(Pixel coordinate listings)
·····
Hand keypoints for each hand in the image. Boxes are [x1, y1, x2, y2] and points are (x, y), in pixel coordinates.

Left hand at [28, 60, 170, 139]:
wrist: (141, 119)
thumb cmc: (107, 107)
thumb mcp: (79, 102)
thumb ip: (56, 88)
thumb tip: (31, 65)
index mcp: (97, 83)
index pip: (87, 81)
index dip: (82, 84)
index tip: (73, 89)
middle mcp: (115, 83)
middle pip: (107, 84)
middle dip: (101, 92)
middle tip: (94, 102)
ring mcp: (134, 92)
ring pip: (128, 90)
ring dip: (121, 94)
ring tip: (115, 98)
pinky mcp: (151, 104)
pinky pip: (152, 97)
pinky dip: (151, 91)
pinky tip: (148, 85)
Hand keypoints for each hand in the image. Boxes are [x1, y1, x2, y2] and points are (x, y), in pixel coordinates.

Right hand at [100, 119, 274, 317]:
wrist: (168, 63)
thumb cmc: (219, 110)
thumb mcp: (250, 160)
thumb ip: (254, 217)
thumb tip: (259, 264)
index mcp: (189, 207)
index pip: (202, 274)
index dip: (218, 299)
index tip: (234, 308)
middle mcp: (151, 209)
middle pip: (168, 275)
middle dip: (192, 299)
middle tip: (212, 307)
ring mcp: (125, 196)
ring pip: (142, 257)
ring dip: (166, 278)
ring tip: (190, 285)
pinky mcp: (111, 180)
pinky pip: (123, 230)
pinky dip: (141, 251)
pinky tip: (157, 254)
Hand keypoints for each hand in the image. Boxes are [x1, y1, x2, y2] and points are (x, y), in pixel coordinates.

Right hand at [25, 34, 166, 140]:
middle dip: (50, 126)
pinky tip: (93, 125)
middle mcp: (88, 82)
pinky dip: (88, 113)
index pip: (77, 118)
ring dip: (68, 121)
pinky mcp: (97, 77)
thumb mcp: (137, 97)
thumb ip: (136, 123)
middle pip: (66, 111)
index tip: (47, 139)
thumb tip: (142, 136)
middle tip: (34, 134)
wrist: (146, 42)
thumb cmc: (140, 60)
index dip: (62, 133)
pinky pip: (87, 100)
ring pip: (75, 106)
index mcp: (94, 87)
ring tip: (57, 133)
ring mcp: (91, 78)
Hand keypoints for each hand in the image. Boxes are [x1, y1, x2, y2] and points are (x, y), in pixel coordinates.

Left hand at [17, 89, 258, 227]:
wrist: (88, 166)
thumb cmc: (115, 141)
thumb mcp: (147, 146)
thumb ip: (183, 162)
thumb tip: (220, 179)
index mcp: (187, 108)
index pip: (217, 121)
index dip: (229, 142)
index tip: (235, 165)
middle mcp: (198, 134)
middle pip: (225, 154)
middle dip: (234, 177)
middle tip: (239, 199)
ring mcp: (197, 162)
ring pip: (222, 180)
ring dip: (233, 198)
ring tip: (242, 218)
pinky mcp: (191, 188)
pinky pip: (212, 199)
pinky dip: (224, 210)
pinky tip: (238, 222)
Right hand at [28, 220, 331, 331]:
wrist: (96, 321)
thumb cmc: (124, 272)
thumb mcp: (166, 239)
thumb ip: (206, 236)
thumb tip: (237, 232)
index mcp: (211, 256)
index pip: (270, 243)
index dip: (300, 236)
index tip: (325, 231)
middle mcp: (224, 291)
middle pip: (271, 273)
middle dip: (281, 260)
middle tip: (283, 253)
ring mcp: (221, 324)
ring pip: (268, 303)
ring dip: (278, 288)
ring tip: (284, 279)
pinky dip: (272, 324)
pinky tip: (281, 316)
·····
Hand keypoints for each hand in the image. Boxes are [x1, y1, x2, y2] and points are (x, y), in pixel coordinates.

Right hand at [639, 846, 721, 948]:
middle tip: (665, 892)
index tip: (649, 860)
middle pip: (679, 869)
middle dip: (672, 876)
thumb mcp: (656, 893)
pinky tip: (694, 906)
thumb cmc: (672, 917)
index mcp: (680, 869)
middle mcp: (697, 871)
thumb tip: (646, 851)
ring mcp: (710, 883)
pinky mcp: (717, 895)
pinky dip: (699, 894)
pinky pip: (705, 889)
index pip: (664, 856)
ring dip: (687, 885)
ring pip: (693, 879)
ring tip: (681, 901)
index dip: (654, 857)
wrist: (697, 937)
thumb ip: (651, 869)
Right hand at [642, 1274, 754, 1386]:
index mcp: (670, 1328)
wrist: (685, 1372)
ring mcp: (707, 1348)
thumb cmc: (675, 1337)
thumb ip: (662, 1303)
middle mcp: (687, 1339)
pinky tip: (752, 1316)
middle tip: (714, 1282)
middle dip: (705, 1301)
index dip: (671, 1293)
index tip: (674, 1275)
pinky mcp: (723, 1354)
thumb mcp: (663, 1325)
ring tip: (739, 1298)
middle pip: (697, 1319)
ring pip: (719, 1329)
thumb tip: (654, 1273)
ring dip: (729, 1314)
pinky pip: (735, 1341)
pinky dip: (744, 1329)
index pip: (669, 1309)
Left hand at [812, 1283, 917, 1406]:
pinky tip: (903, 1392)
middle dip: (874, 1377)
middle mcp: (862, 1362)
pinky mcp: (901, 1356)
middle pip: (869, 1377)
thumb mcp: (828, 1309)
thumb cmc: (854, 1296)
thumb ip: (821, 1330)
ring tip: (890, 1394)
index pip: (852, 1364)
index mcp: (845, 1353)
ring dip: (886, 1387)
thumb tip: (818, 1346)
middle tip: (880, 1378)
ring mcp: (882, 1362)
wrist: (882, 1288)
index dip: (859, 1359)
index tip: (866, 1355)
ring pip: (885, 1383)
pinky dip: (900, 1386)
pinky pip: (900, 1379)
·····
Problem details:
Which lines above run from the one containing "wrist: (141, 119)" to the one containing "index pip: (217, 121)"? Give them again exactly, both ends included.

Finished exercise:
wrist: (141, 119)
thumb cmc: (107, 107)
thumb mcp: (79, 102)
thumb ip: (56, 88)
thumb tip: (31, 65)
index mcp: (97, 83)
index pip: (87, 81)
index dip: (82, 84)
index tip: (73, 89)
middle mcp: (115, 83)
middle pip: (107, 84)
middle dip: (101, 92)
middle tip: (94, 102)
ring mcp: (134, 92)
ring pip: (128, 90)
ring dip: (121, 94)
ring tip: (115, 98)
pinky mcp: (151, 104)
pinky pip: (152, 97)
pinky dip: (151, 91)
pinky tip: (148, 85)
Hand keypoints for each hand in the image. Boxes are [x1, y1, x2, y2] and points are (x, y), in pixel coordinates.

Right hand at [100, 119, 274, 317]:
wrist: (168, 63)
thumb cmc: (219, 110)
thumb mcp: (250, 160)
thumb ip: (254, 217)
thumb tip: (259, 264)
index mcp: (189, 207)
index pip: (202, 274)
index dip: (218, 299)
index tip: (234, 308)
middle mcp: (151, 209)
middle pip: (168, 275)
middle dip: (192, 299)
middle tip: (212, 307)
ring mcp: (125, 196)
ring pip: (142, 257)
ring dip: (166, 278)
ring tip: (190, 285)
pinky mcp: (111, 180)
pinky pip: (123, 230)
pinky dip: (141, 251)
pinky tip: (157, 254)
Hand keypoints for each hand in the image. Boxes are [x1, y1, x2, y2] and points are (x, y), in pixel coordinates.

Right hand at [25, 34, 166, 140]:
middle dip: (50, 126)
pinky tip: (93, 125)
middle mcp: (88, 82)
pinky dip: (88, 113)
index pip: (77, 118)
ring dip: (68, 121)
pinky mcp: (97, 77)
thumb mcp: (137, 97)
thumb ip: (136, 123)
middle pip: (66, 111)
index tip: (47, 139)
thumb tip: (142, 136)
middle tip: (34, 134)
wrist: (146, 42)
thumb cmc: (140, 60)
index dip: (62, 133)
pinky pip: (87, 100)
ring pip: (75, 106)
index mcp: (94, 87)
ring tip: (57, 133)
ring mcp: (91, 78)
Hand keypoints for each hand in the image. Boxes are [x1, y1, x2, y2] and points are (x, y), in pixel coordinates.

Left hand at [17, 89, 258, 227]:
wrist: (88, 166)
thumb cmc: (115, 141)
thumb mcp: (147, 146)
thumb ip: (183, 162)
thumb tip: (220, 179)
index mcp: (187, 108)
index pip: (217, 121)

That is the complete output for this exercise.